Images within the entries are to be omitted; the remainder must be reproduced exactly.
::: SUPPLIED MATERIAL
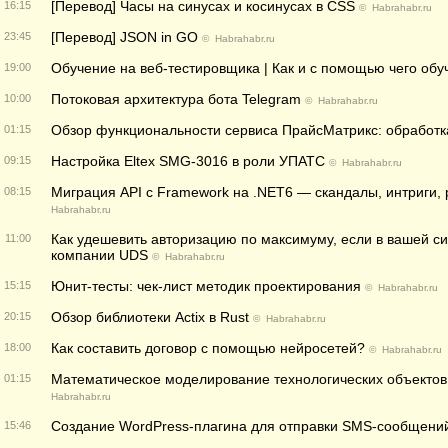
[Перевод] Часы на синусах и косинусах в CSS
16:15
©
Habrahabr.ru
[Перевод] JSON in GO
23:45
©
Habrahabr.ru
Обучение на веб-тестировщика | Как и с помощью чего обу
19:00
Потоковая архитектура бота Telegram
10:00
©
Habrahabr.ru
Обзор функциональности сервиса ПрайсМатрикс: обработк
01:15
Настройка Eltex SMG-3016 в роли УПАТС
09:15
©
Habrahabr.ru
Миграция API с Framework на .NET6 — скандалы, интриги,
08:15
Habrahabr.ru
Как удешевить авторизацию по максимуму, если в вашей с
11:00
компании UDS
©
Habrahabr.ru
Юнит-тесты: чек-лист методик проектирования
15:15
©
Habrahabr.ru
Обзор библиотеки Actix в Rust
20:15
©
Habrahabr.ru
Как составить договор с помощью нейросетей?
18:00
©
Habrahabr.ru
Математическое моделирование технологических объектов 
01:15
Habrahabr.ru
Создание WordPress-плагина для отправки SMS-сообщени
15:46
::::::
#### ANSWER
[Перевод] Часы на синусах и косинусах в CSS
16:15
©
Habrahabr.ru
[Перевод] JSON in GO
23:45
©
Habrahabr.ru
Обучение на веб-тестировщика | Как и с помощью чего обу
19:00
Потоковая архитектура бота Telegram
10:00
©
Habrahabr.ru
Обзор функциональности сервиса ПрайсМатрикс: обработк
01:15
Настройка Eltex SMG-3016 в роли УПАТС
09:15
©
Habrahabr.ru
Миграция API с Framework на .NET6 — скандалы, интриги,
08:15
Habrahabr.ru
Как удешевить авторизацию по максимуму, если в вашей с
11:00
компании UDS
©
Habrahabr.ru
Юнит-тесты: чек-лист методик проектирования
15:15
©
Habrahabr.ru
Обзор библиотеки Actix в Rust
20:15
©
Habrahabr.ru
Как составить договор с помощью нейросетей?
18:00
©
Habrahabr.ru
Математическое моделирование технологических объектов 
01:15
Habrahabr.ru
Создание WordPress-плагина для отправки SMS-сообщени
15:46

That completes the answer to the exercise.